Tomi tersenyum geli. Mungkin dia terkenang dengan ulah kami saat masih remaja dulu.
“Tapi, gak bisa pagi-pagi begini, pasti banyak orang. Ada bileu juga,” kata Tomi kemudian.
“Kita ambil sedikit saja, sekadar untuk ongkos labi-labi dan uang rokok,” ujar saya.
“Ya, tapi bagaimana caranya?” tanya Tomi lagi.
Lalu saya pun membisikkan sesuatu di telinga Tomi. Mendengar bisikan saya, dia mengangguk sambil tertawa cekikikan. “Baiklah. Aku simpan tombak ini dan ganti pakaian dulu,” katanya, seraya berlari ke rumahnya yang tak begitu jauh dari rumah saya.

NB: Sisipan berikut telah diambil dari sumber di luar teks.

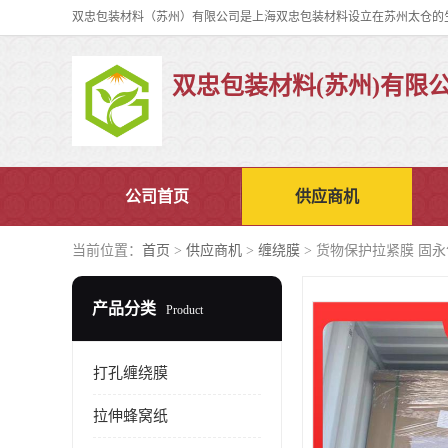
双忠包装材料(苏州)有限
公司首页
供应商机
当前位置：
首页
>
供应商机
>
缠绕膜
> 货物保护拉紧膜 固永
产品分类
Product
打孔缠绕膜
拉伸蜂窝纸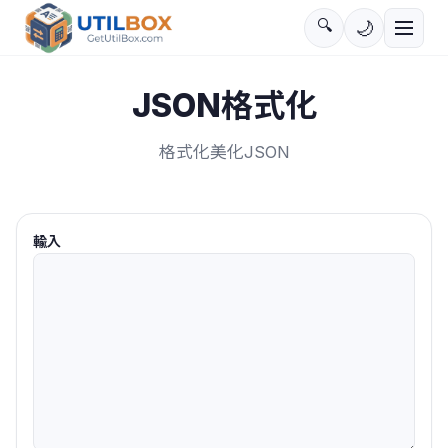
🔍
🌙
JSON格式化
格式化美化JSON
輸入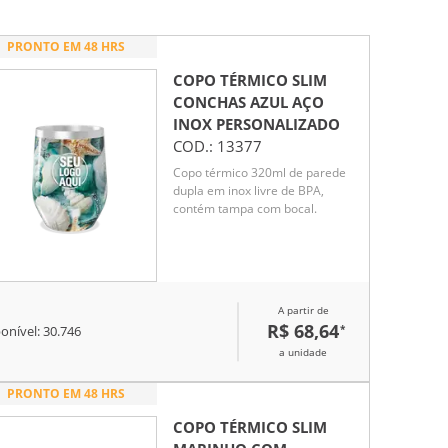
PRONTO EM 48 HRS
COPO TÉRMICO SLIM
CONCHAS AZUL AÇO
INOX
PERSONALIZADO
COD.:
13377
Copo térmico 320ml de parede
dupla em inox livre de BPA,
contém tampa com bocal.
A partir de
R$ 68,64
*
onível:
30.746
a unidade
PRONTO EM 48 HRS
COPO TÉRMICO SLIM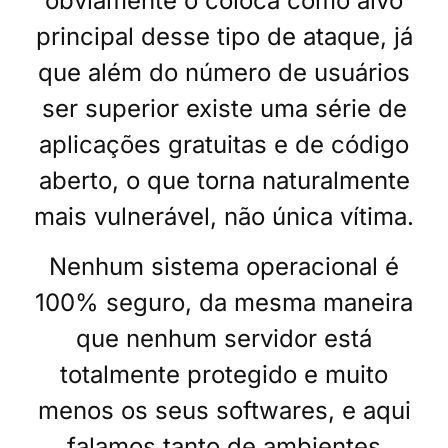
obviamente o coloca como alvo
principal desse tipo de ataque, já
que além do número de usuários
ser superior existe uma série de
aplicações gratuitas e de código
aberto, o que torna naturalmente
mais vulnerável, não única vítima.
Nenhum sistema operacional é
100% seguro, da mesma maneira
que nenhum servidor está
totalmente protegido e muito
menos os seus softwares, e aqui
falamos tanto de ambientes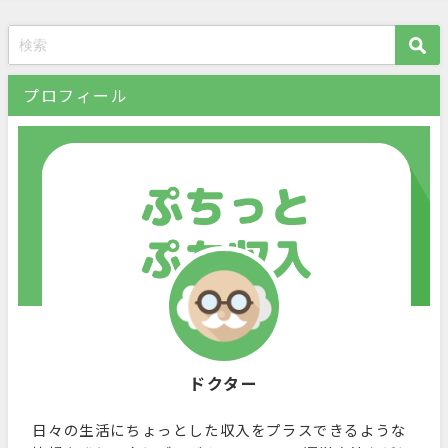
プロフィール
ドクター
日々の生活にちょっとした収入をプラスできるような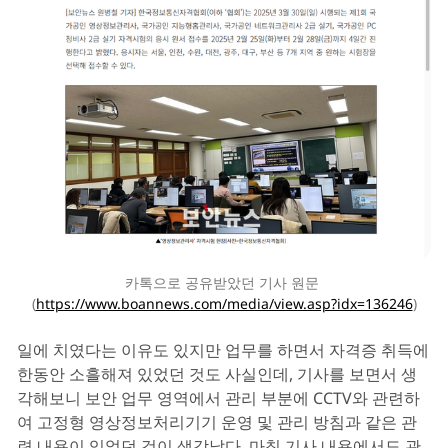
카톡으로 공유받았던 기사 원문 
(
https://www.boannews.com/media/view.asp?idx=136246
)
일에 치였다는 이유도 있지만 업무를 하면서 자격증 취득에
한동안 소흘해져 있었던 것도 사실인데, 기사를 보면서 생
각해보니 보안 업무 영역에서 관리 부분에 CCTV와 관련하
여 고정형 영상정보처리기기 운영 및 관리 방침과 같은 관
련 내용이 있었던 것이 생각났다. 마침 기사 내용에서도 관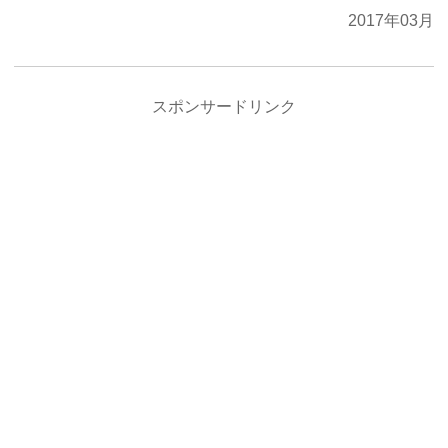
2017年03月
スポンサードリンク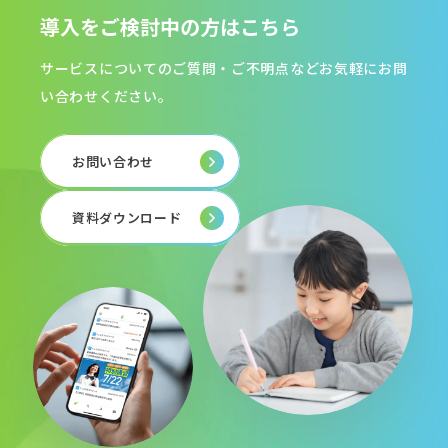
導入をご検討中の方はこちら
サービスについてのご質問・ご不明点などお気軽にお問
い合わせください。
お問い合わせ
資料ダウンロード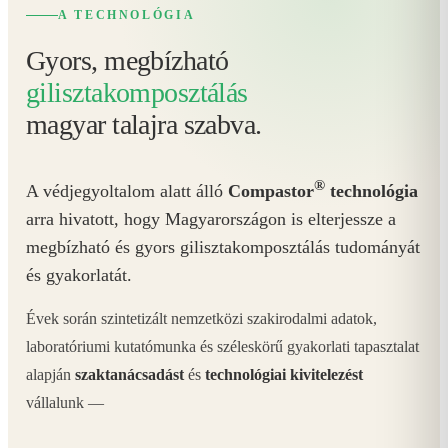
A TECHNOLÓGIA
Gyors, megbízható
gilisztakomposztálás
magyar talajra szabva.
®
A védjegyoltalom alatt álló
Compastor
technológia
arra hivatott, hogy Magyarországon is elterjessze a
megbízható és gyors gilisztakomposztálás tudományát
és gyakorlatát.
Évek során szintetizált nemzetközi szakirodalmi adatok,
laboratóriumi kutatómunka és széleskörű gyakorlati tapasztalat
alapján
szaktanácsadást
és
technológiai kivitelezést
vállalunk —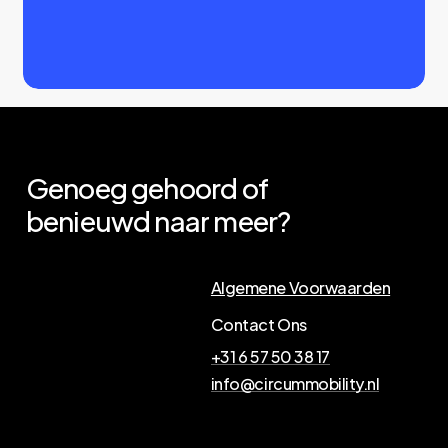
Genoeg
gehoord
of
benieuwd
naar
meer?
Algemene Voorwaarden
Contact Ons
+31 6 57 50 38 17
info@circummobility.nl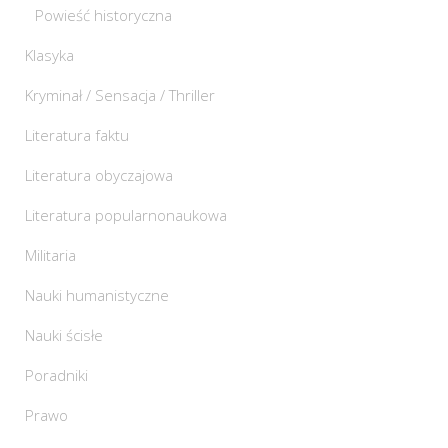
Powieść historyczna
Klasyka
Kryminał / Sensacja / Thriller
Literatura faktu
Literatura obyczajowa
Literatura popularnonaukowa
Militaria
Nauki humanistyczne
Nauki ścisłe
Poradniki
Prawo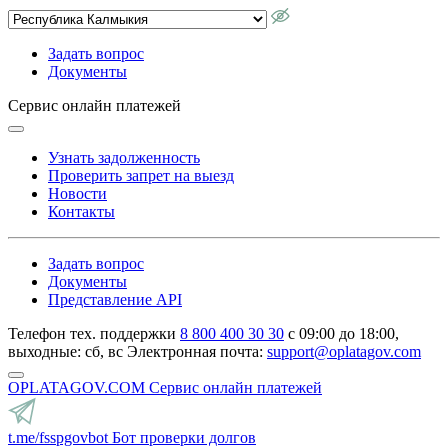
Задать вопрос
Документы
Сервис онлайн платежей
Узнать задолженность
Проверить запрет на выезд
Новости
Контакты
Задать вопрос
Документы
Представление API
Телефон тех. поддержки
8 800 400 30 30
с 09:00 до 18:00,
выходные: сб, вс
Электронная почта:
support@oplatagov.com
OPLATAGOV.COM
Сервис онлайн платежей
t.me/fsspgovbot
Бот проверки долгов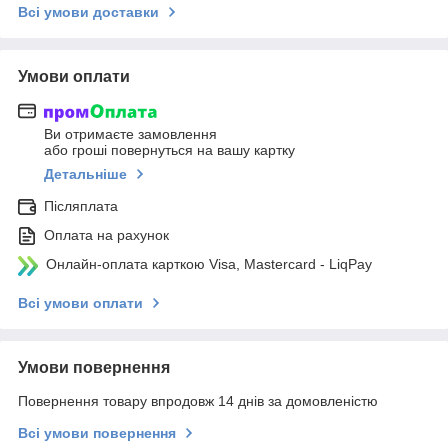
Всі умови доставки
Умови оплати
Ви отримаєте замовлення
або гроші повернуться на вашу картку
Детальніше
Післяплата
Оплата на рахунок
Онлайн-оплата карткою Visa, Mastercard - LiqPay
Всі умови оплати
Умови повернення
Повернення товару впродовж 14 днів за домовленістю
Всі умови повернення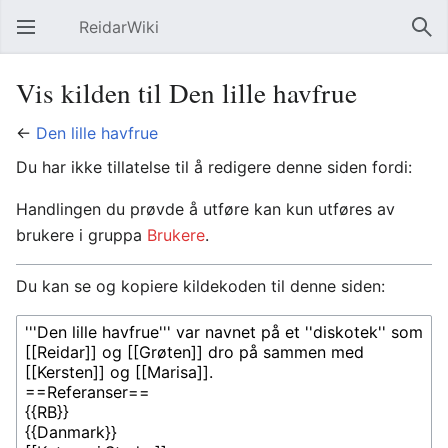
ReidarWiki
Åpne hovedmenyen
Søk
Vis kilden til Den lille havfrue
←
Den lille havfrue
Du har ikke tillatelse til å redigere denne siden fordi:
Handlingen du prøvde å utføre kan kun utføres av
brukere i gruppa
Brukere
.
Du kan se og kopiere kildekoden til denne siden: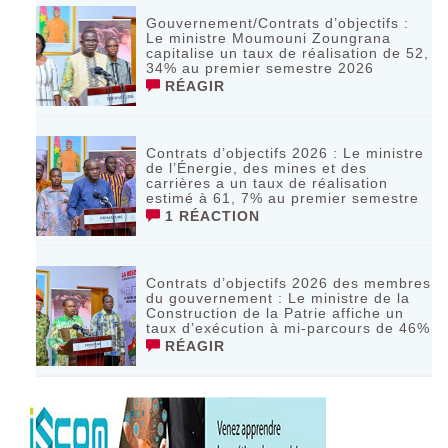
Gouvernement/Contrats d’objectifs :
Le ministre Moumouni Zoungrana
capitalise un taux de réalisation de 52,
34% au premier semestre 2026
RÉAGIR
Contrats d’objectifs 2026 : Le ministre
de l’Énergie, des mines et des
carrières a un taux de réalisation
estimé à 61, 7% au premier semestre
1 RÉACTION
Contrats d’objectifs 2026 des membres
du gouvernement : Le ministre de la
Construction de la Patrie affiche un
taux d’exécution à mi-parcours de 46%
RÉAGIR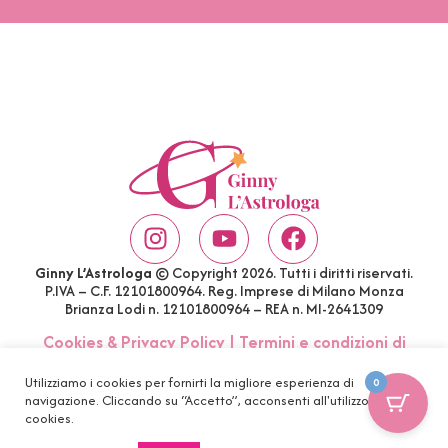
Ginny L’Astrologa
© Copyright 2026. Tutti i diritti riservati.
P.IVA – C.F. 12101800964. Reg. Imprese di Milano Monza
Brianza Lodi n. 12101800964 – REA n. MI-2641309
Cookies & Privacy Policy
|
Termini e condizioni di
acquisto
|
Account
|
FAQ
Utilizziamo i cookies per fornirti la migliore esperienza di
0
navigazione. Cliccando su “Accetto”, acconsenti all'utilizzo di tutti i
cookies.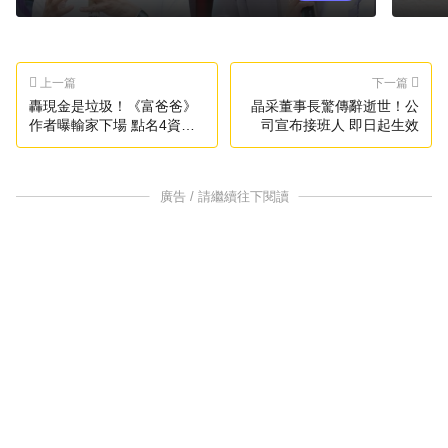
上一篇
下一篇
轟現金是垃圾！《富爸爸》
晶采董事長驚傳辭逝世！公
作者曝輸家下場 點名4資產
司宣布接班人 即日起生效
成贏家
廣告 / 請繼續往下閱讀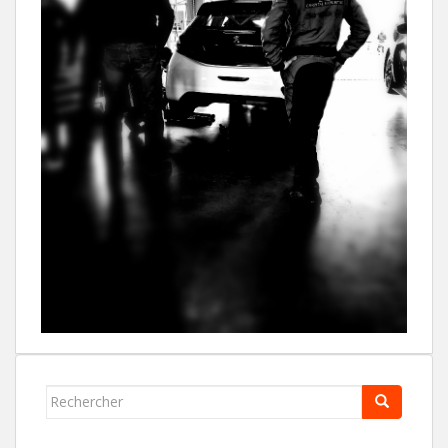
Rechercher...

Sepuluh atau lima belas menit kemudian Tomi kembali dengan pakaian yang terlihat sedikit rapi. Saya pun begitu, sudah mengganti pakaian saat Tomi pulang ke rumahnya.
Lalu kami pun mengatur langkah menuju masjid. Dalam perjalanan, seperti saya katakan tadi, ada beberapa orang kampung yang memberi hormat kepada kami. Namun, saya katakan pada Tomi untuk membiarkan saja orang-orang bodoh itu memamerkan kegilaan mereka sendiri. “Kita ada misi yang lebih penting ketimbang melayani mereka,” kata saya, seraya terus berjalan dan membuang muka dari orang-orang kurang ajar itu.
Sesuai rencana, tiba di masjid, saya pun menemui bileu, sementara Tomi, perlahan berjalan ke arah belakang tanpa sepengetahuan bileu yang saat itu sedang sibuk dengan kulah besar di utara masjid. Saya menawarkan diri untuk membantu membersihkan kulah dan lantai.
“Hari ini, kita kerja sama-sama,” kata saya, “hitung-hitung buat nambah amal,” lanjut saya seraya melempar senyum.
Bileu menyambut bantuan saya dengan senyum mengembang dan tanpa ada tanda-tanda kecurigaan sedikit pun di wajahnya yang lugu. Mungkin dia berpikir kalau pekerjaannya hari itu akan sedikit lebih ringan. Maka mulailah kami membersihkan kulah dan mengepel lantai bersama-sama sambil sesekali bercanda riang.